(Dataset items)
>>>>>

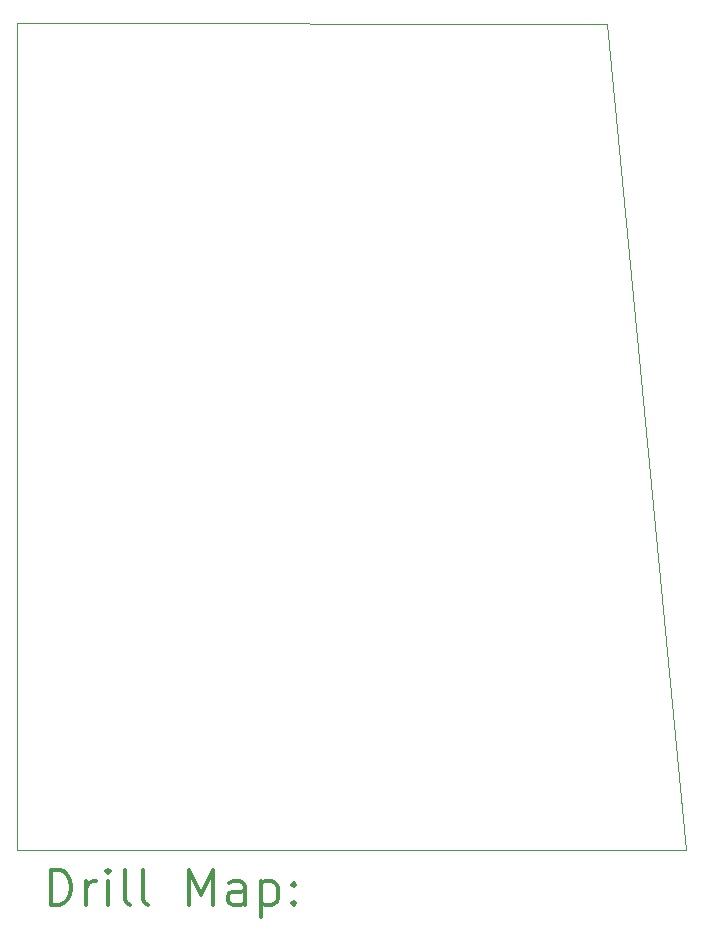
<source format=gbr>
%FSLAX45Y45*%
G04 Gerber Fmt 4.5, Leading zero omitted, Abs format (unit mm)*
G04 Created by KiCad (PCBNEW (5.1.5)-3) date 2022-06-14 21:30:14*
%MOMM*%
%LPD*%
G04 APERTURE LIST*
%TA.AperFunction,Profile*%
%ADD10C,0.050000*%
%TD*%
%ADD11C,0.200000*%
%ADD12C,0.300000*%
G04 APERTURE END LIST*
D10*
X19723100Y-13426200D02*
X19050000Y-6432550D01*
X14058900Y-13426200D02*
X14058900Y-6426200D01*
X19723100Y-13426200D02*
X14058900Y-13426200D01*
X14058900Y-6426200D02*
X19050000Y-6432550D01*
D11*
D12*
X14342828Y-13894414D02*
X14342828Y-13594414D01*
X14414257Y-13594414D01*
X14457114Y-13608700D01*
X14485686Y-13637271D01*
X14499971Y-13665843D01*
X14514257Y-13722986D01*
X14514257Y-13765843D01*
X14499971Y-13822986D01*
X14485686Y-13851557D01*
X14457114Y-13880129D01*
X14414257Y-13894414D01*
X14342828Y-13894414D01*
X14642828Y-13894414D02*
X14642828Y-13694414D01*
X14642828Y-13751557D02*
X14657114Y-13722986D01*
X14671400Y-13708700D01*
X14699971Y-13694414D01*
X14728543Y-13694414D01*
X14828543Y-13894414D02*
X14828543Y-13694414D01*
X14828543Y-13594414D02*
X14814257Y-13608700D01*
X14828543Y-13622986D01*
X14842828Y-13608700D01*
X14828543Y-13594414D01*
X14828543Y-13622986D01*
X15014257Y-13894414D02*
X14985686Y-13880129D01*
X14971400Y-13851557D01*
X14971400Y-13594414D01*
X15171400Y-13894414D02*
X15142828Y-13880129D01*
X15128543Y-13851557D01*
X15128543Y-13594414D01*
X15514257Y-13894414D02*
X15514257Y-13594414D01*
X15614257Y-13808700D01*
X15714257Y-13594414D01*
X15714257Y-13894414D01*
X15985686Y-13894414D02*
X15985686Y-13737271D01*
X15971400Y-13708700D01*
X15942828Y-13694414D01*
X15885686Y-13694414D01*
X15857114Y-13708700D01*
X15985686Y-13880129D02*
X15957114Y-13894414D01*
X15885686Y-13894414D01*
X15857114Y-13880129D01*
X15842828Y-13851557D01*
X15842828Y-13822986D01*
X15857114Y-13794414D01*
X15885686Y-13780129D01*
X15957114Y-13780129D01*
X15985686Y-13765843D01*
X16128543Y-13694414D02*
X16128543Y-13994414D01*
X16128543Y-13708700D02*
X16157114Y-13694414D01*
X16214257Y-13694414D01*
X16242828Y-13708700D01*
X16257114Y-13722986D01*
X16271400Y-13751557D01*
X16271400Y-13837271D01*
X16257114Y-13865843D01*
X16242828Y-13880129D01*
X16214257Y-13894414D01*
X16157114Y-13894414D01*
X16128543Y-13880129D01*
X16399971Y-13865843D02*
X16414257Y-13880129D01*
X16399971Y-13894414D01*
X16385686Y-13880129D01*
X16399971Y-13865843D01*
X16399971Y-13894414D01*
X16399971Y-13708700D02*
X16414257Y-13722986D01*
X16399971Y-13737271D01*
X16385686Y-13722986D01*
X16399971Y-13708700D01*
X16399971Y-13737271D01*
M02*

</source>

<<<<<

• PROBLEM DETAILS: Return each record above as it stands. Pictures stay out.

• FINISHED TASK:
<source format=gbr>
%FSLAX45Y45*%
G04 Gerber Fmt 4.5, Leading zero omitted, Abs format (unit mm)*
G04 Created by KiCad (PCBNEW (5.1.5)-3) date 2022-06-14 21:30:14*
%MOMM*%
%LPD*%
G04 APERTURE LIST*
%TA.AperFunction,Profile*%
%ADD10C,0.050000*%
%TD*%
%ADD11C,0.200000*%
%ADD12C,0.300000*%
G04 APERTURE END LIST*
D10*
X19723100Y-13426200D02*
X19050000Y-6432550D01*
X14058900Y-13426200D02*
X14058900Y-6426200D01*
X19723100Y-13426200D02*
X14058900Y-13426200D01*
X14058900Y-6426200D02*
X19050000Y-6432550D01*
D11*
D12*
X14342828Y-13894414D02*
X14342828Y-13594414D01*
X14414257Y-13594414D01*
X14457114Y-13608700D01*
X14485686Y-13637271D01*
X14499971Y-13665843D01*
X14514257Y-13722986D01*
X14514257Y-13765843D01*
X14499971Y-13822986D01*
X14485686Y-13851557D01*
X14457114Y-13880129D01*
X14414257Y-13894414D01*
X14342828Y-13894414D01*
X14642828Y-13894414D02*
X14642828Y-13694414D01*
X14642828Y-13751557D02*
X14657114Y-13722986D01*
X14671400Y-13708700D01*
X14699971Y-13694414D01*
X14728543Y-13694414D01*
X14828543Y-13894414D02*
X14828543Y-13694414D01*
X14828543Y-13594414D02*
X14814257Y-13608700D01*
X14828543Y-13622986D01*
X14842828Y-13608700D01*
X14828543Y-13594414D01*
X14828543Y-13622986D01*
X15014257Y-13894414D02*
X14985686Y-13880129D01*
X14971400Y-13851557D01*
X14971400Y-13594414D01*
X15171400Y-13894414D02*
X15142828Y-13880129D01*
X15128543Y-13851557D01*
X15128543Y-13594414D01*
X15514257Y-13894414D02*
X15514257Y-13594414D01*
X15614257Y-13808700D01*
X15714257Y-13594414D01*
X15714257Y-13894414D01*
X15985686Y-13894414D02*
X15985686Y-13737271D01*
X15971400Y-13708700D01*
X15942828Y-13694414D01*
X15885686Y-13694414D01*
X15857114Y-13708700D01*
X15985686Y-13880129D02*
X15957114Y-13894414D01*
X15885686Y-13894414D01*
X15857114Y-13880129D01*
X15842828Y-13851557D01*
X15842828Y-13822986D01*
X15857114Y-13794414D01*
X15885686Y-13780129D01*
X15957114Y-13780129D01*
X15985686Y-13765843D01*
X16128543Y-13694414D02*
X16128543Y-13994414D01*
X16128543Y-13708700D02*
X16157114Y-13694414D01*
X16214257Y-13694414D01*
X16242828Y-13708700D01*
X16257114Y-13722986D01*
X16271400Y-13751557D01*
X16271400Y-13837271D01*
X16257114Y-13865843D01*
X16242828Y-13880129D01*
X16214257Y-13894414D01*
X16157114Y-13894414D01*
X16128543Y-13880129D01*
X16399971Y-13865843D02*
X16414257Y-13880129D01*
X16399971Y-13894414D01*
X16385686Y-13880129D01*
X16399971Y-13865843D01*
X16399971Y-13894414D01*
X16399971Y-13708700D02*
X16414257Y-13722986D01*
X16399971Y-13737271D01*
X16385686Y-13722986D01*
X16399971Y-13708700D01*
X16399971Y-13737271D01*
M02*

</source>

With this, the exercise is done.